Hakkında verilen boşanma kararı 24.09.2009 tarihinde kesinleşen hak sahibi kız çocuğuna, 1971 yılında yaşamını yitiren 506 sayılı Sosyal Sigortalar Kanunu hükümleri kapsamındaki sigortalı babası üzerinden bağlanan ölüm aylığının, boşandığı eşiyle fiilen birlikte yaşadığının belirlendiği gerekçesiyle Kurumca 2010 yılının Ekim ayında gerçekleştirilen işlemle başlangıç günü itibarıyla kesilerek, 01.11.2009–18.07.2010 döneminde yersiz ödendiği ileri sürülen aylıklar yönünden borç tahakkuk ettirildiği anlaşılmaktadır.
Davanın yasal dayanağı olan 5510 sayılı Kanunun 01.10.2008 tarihinde yürürlüğe giren 56. maddesinin ikinci fıkrasında, eşinden boşandığı halde, boşandığı eşiyle fiilen birlikte yaşadığı belirlenen eş ve çocukların, bağlanmış olan gelir ve aylıklarının kesileceği, bu kişilere ödenmiş olan tutarların, 96. madde hükümlerine göre geri alınacağı yönünde düzenleme yapılmıştır.

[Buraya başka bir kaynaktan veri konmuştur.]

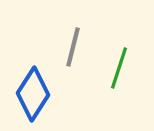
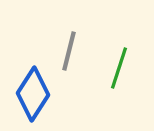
gray line: moved 4 px left, 4 px down
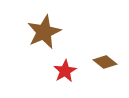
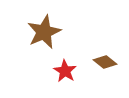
red star: rotated 10 degrees counterclockwise
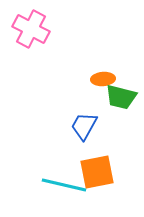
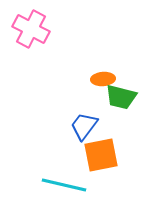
blue trapezoid: rotated 8 degrees clockwise
orange square: moved 4 px right, 17 px up
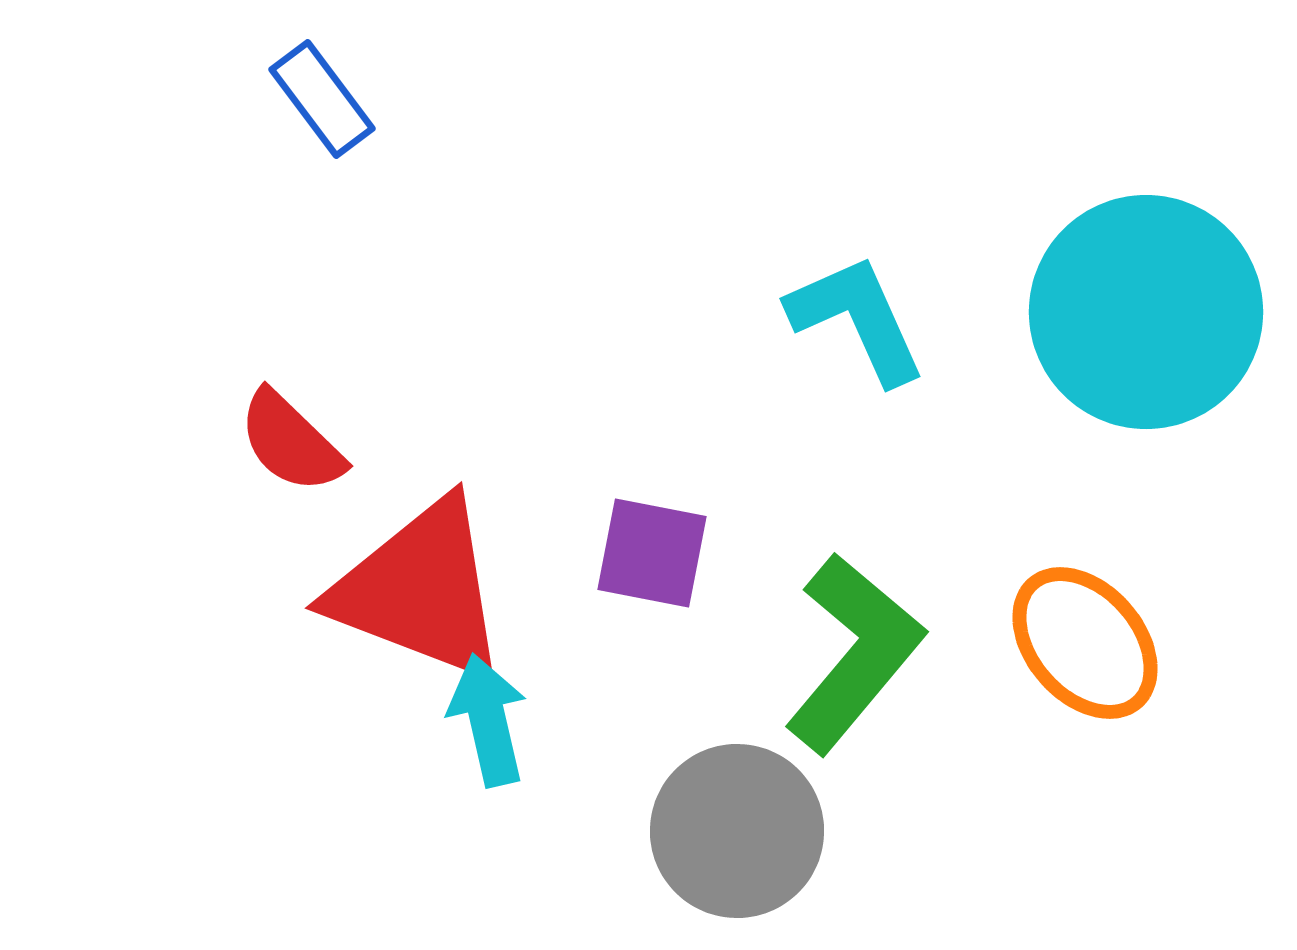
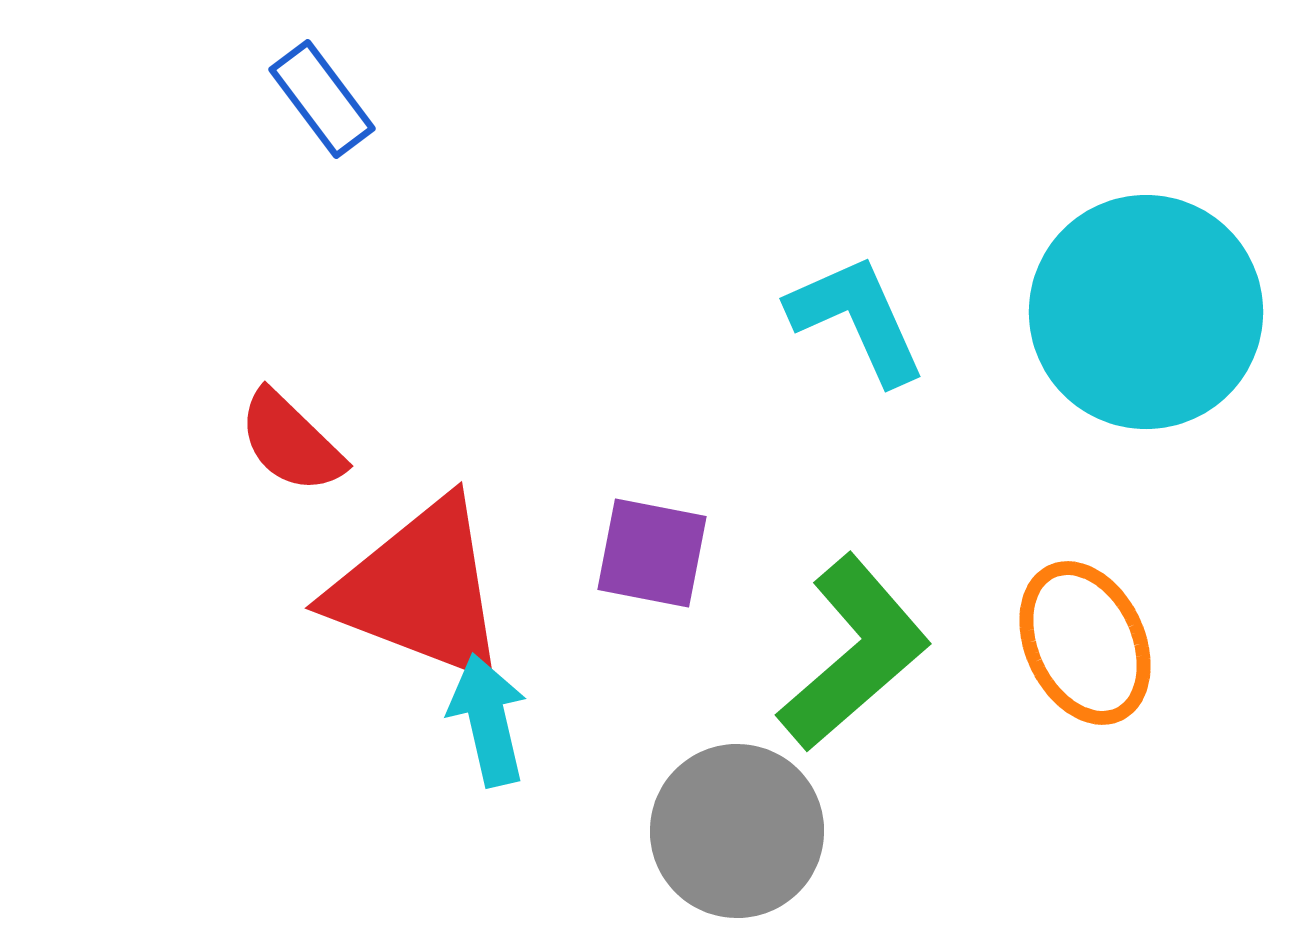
orange ellipse: rotated 16 degrees clockwise
green L-shape: rotated 9 degrees clockwise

Mahkemece yapılan yargılama sonucunda verilen ilk hüküm, Dairemizce yapılan temyiz denetimi üzerine bozulmuş olup, anılan 14/02/2013 tarih 2012/23362 esas 2013/2087 karar sayılı ilama uyulmasına karşın bozma gereklerinin tam anlamıyla yerine getirilmediği belirgindir. Bu bakımdan; davacı ile boşandığı eşinin fiili beraberliğinin ortaya konulması yönünde yargılamada ortaya çıkan çelişki ve belirsizliğin giderilmesi için davacı ile boşandığı eşinin yerleşim yerlerinin saptanmasına ilişkin olarak; muhtarlıktan ikametgah senetleri elde edilmeli, ilgili Nüfus Müdürlüklerinden sağlanan nüfus kayıt örnekleri ile yerleşim yeri ve diğer adres belgelerinden yararlanılmalı, adres değişiklik ve nakillerine ilişkin bilgilere ulaşılmalı, özellikle ilgili Nüfus Müdürlüğü’nden adres hareketleri, tarihleriyle birlikte istenilmeli, varsa çalışmaları nedeniyle resmi/özel kurum ve kuruluşlara verilen belgelerde yer alan adresler dikkate alınmalı, boşanılan eş 4857 sayılı Kanun hükümleri kapsamında yer almakta ise adına ödeme yapılabilecek özel olarak açılan banka hesabı bulunup bulunmadığı belirlenmeli, boşanan eşlerin kayıtlı oldukları bölge/bölgeler yönünden dava konusu döneme ilişkin olarak geniş kapsamlı Emniyet Müdürlüğü/Jandarma Komutanlığı araştırması yapılmalı, anılan mahallelerde görev yapmış/yapmakta olan muhtar ve azalardan istem hakkında düşünce edinmeye yetecek kadarının tanık sıfatıyla bilgi ve görgülerine başvurulmalı, aile hekimliği sisteminde tarafların bildirdikleri adresler tespit edilmeli, böylelikle “boşanılan eşle eylemli olarak birlikte yaşama” olgusunun gerçekleşip gerçekleşmediği, toplanan kanıtlar ışığı altında değerlendirildikten sonra elde edilecek sonuca göre hüküm kurulmalıdır.
Bu maddi ve hukuki olgular göz önünde bulundurulmaksızın, mahkemece eksik inceleme ve araştırma sonucu yazılı şekilde karar verilmesi, usul ve yasaya aykırı olup bozma nedenidir.
O halde, davalı karşı davacı Kurum vekilinin bu yönleri amaçlayan temyiz itirazları kabul edilmeli ve hüküm bozulmalıdır.
SONUÇ: Temyiz edilen hükmün yukarıda açıklanan nedenlerle BOZULMASINA, 14/03/2014 gününde oybirliğiyle karar verildi.